- [EXERCISE DETAILS]:
Write out the advice below on dealing with a visit from the Bishop, word for word, with nothing added, dropped, or changed.

Furthermore, YOU are the master of your life, your home and your actions. So what if the Bishop decides to come over to your house? If you don't want to let him in the first place, don't. If you do decide to let him in, realize that once he is there, you can run him out on a rail any time you choose. You can say anything you wish, you can tell him to shut up. You can drink in front of him or smoke in front of him. You can do ANYTHING YOU WANT with him, to him, or around him. Well, you shouldn't shoot him or beat on him but even then, you may be able to justify it! ;-)

The point is, as I said above, you are the master of your life. There is nothing you can do that will bring about any legitimate curse upon you. You ARE the one who controls this situation and YOU make all the rules from now on.

The reason you're scared is due to the brainwashing of the church. Make the decision to get past that now. Although making that decision doesn't make it easier to actually do it, it does eliminate the risk of failure if you make a firm commitment.

Realize that the same brainwashing that makes you afraid may also make it difficult to think in the presence of your nemesis. You may very well have to think through what you'll say or do ahead of time. Mormons are in the habit of shutting down their minds when confronted; again, all part of the brainwashing.

I can say all of this because I've been there before. I really feel for you and I completely understand where you're coming from.

- [GIVEN INFORMATION]:
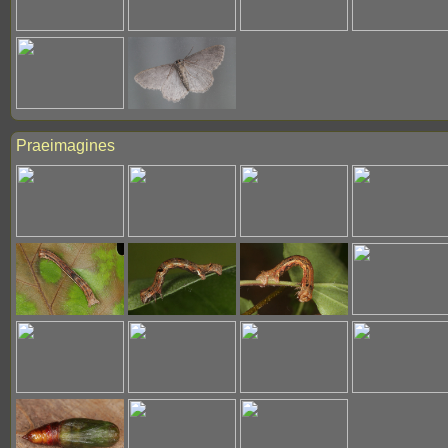
Praeimagines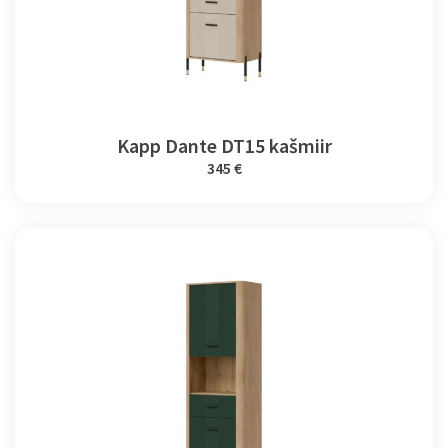
Kapp Dante DT15 kašmiir
345 €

- [SOLUTION TO THE PROBLEM]:
Furthermore, YOU are the master of your life, your home and your actions. So what if the Bishop decides to come over to your house? If you don't want to let him in the first place, don't. If you do decide to let him in, realize that once he is there, you can run him out on a rail any time you choose. You can say anything you wish, you can tell him to shut up. You can drink in front of him or smoke in front of him. You can do ANYTHING YOU WANT with him, to him, or around him. Well, you shouldn't shoot him or beat on him but even then, you may be able to justify it! ;-)

The point is, as I said above, you are the master of your life. There is nothing you can do that will bring about any legitimate curse upon you. You ARE the one who controls this situation and YOU make all the rules from now on.

The reason you're scared is due to the brainwashing of the church. Make the decision to get past that now. Although making that decision doesn't make it easier to actually do it, it does eliminate the risk of failure if you make a firm commitment.

Realize that the same brainwashing that makes you afraid may also make it difficult to think in the presence of your nemesis. You may very well have to think through what you'll say or do ahead of time. Mormons are in the habit of shutting down their minds when confronted; again, all part of the brainwashing.

I can say all of this because I've been there before. I really feel for you and I completely understand where you're coming from.